Looking ahead, the magnitude and pace of Indonesia's RKAB nickel ore quota approvals remain the key variables determining the trend of nickel prices. If quotas are significantly relaxed, the narrative of tightening Indonesian ore supply would be disproven, and combined with high global nickel inventories, nickel prices may further seek a bottom. In the fourth quarter, attention can be paid to whether the quota tightening narrative can be repeated. If quotas increase moderately, the nickel ore market may maintain a tight balance, and after market concerns ease, nickel prices may fluctuate, awaiting opportunities to buy on dips. If quota releases fall short of expectations, the narrative of tightening nickel ore supply will continue, providing upward momentum for nickel prices. Additionally, after the resumption of navigation in the Strait of Hormuz, the risk premium for sulfur supply concerns has declined, but actual sulfur supply in Indonesia remains tight in the short term. High sulfur prices still provide cost support for MHP, and the lag effect of sulfur supply needs to be monitored. Overall, expectations of a Federal Reserve rate hike are rising, and a strong US dollar continues to suppress non-ferrous metal prices. However, as the Middle East situation eases and energy prices fall, inflationary pressures may be alleviated. July is the application window for Indonesia's RKAB nickel ore quotas.
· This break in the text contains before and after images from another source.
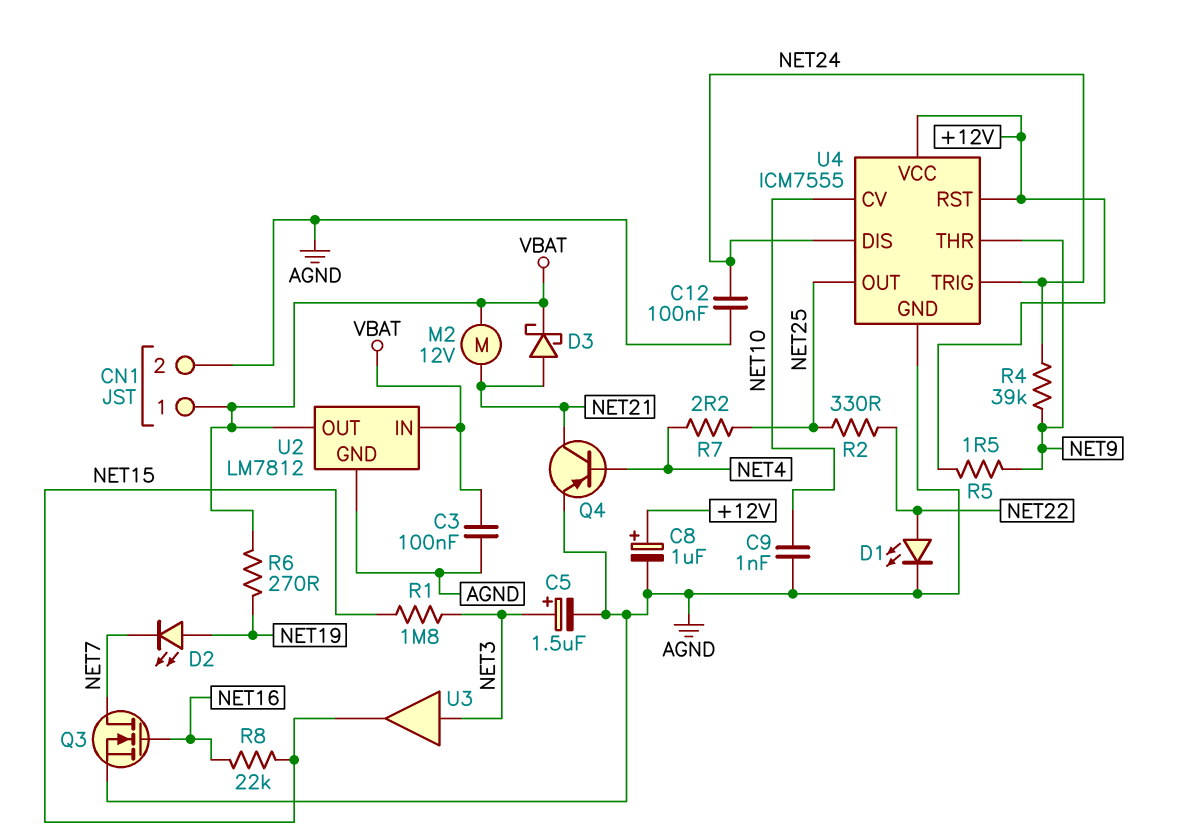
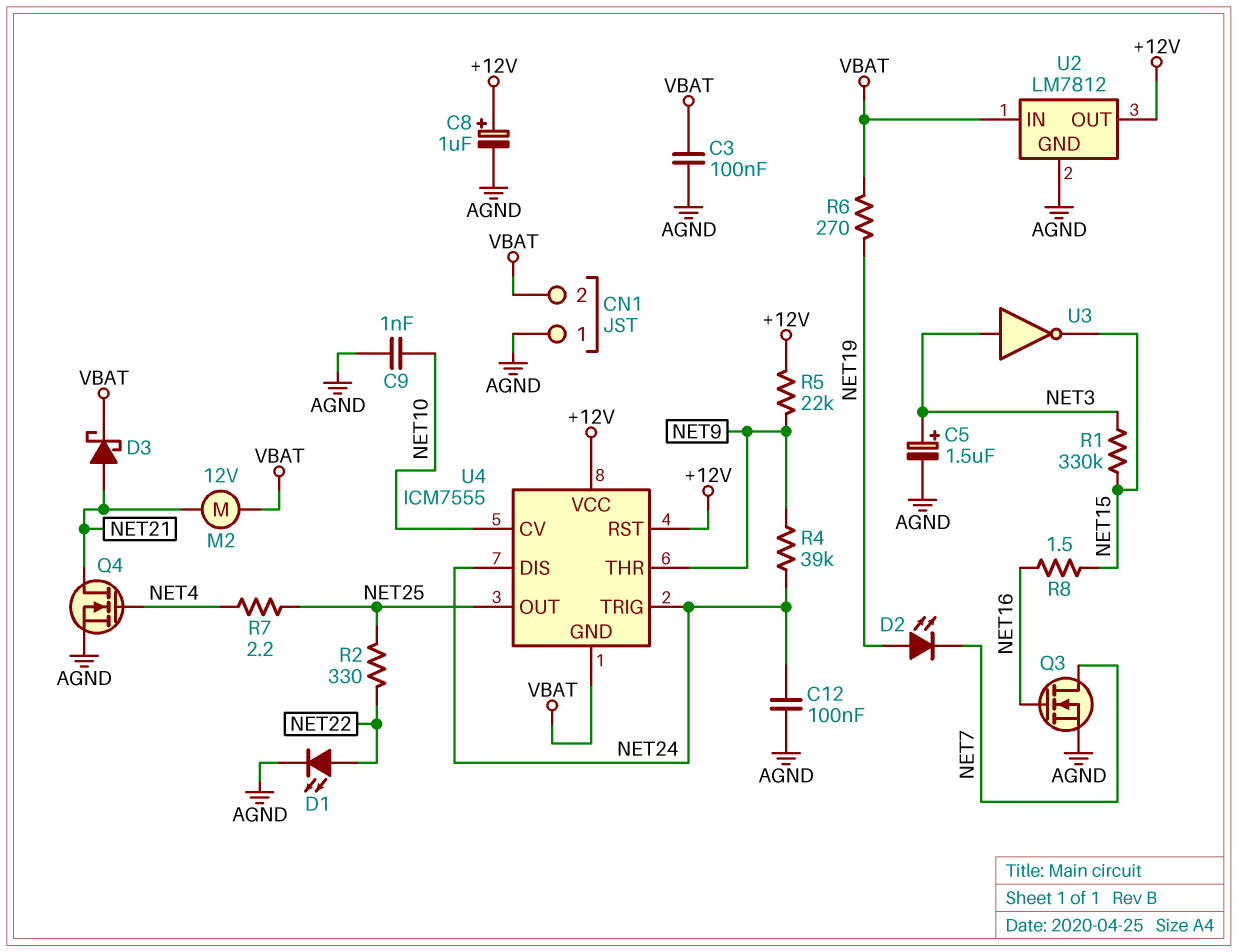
CN1 pin 1: VBAT -> AGND
CN1 pin 2: AGND -> VBAT
Q4: PNP (B NET4, C NET21, E AGND) -> NMOS (G NET4, D NET21, S AGND)
R1: 1.8M (NET3, NET15) -> 330k (NET3, NET15)
R5: 1.5 (+12V, NET9) -> 22k (+12V, NET9)
R8: 22k (NET15, NET16) -> 1.5 (NET15, NET16)
U2 pin OUT: VBAT -> +12V
U3: buffer (in NET3, out NET15) -> NOT (in NET3, out NET15)
U4 pin GND: AGND -> VBAT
It will take time for the results of incremental approvals for mining companies to materialize, but pessimistic expectations have already formed. Nickel prices may fluctuate weakly in the short term, with attention on the cost support from integrated nickel cathode production. The impact of repeated Indonesian policy news on the market needs to be monitored. In the second half of the year, close attention should be paid to the magnitude of Indonesia's nickel ore quota approvals and the pace of production releases, the recovery of sulfur supply, and changes in nickel inventories. The recommended strategy is to wait and see, with short-term bearish and long-term bullish positions, and to pay attention to risk control.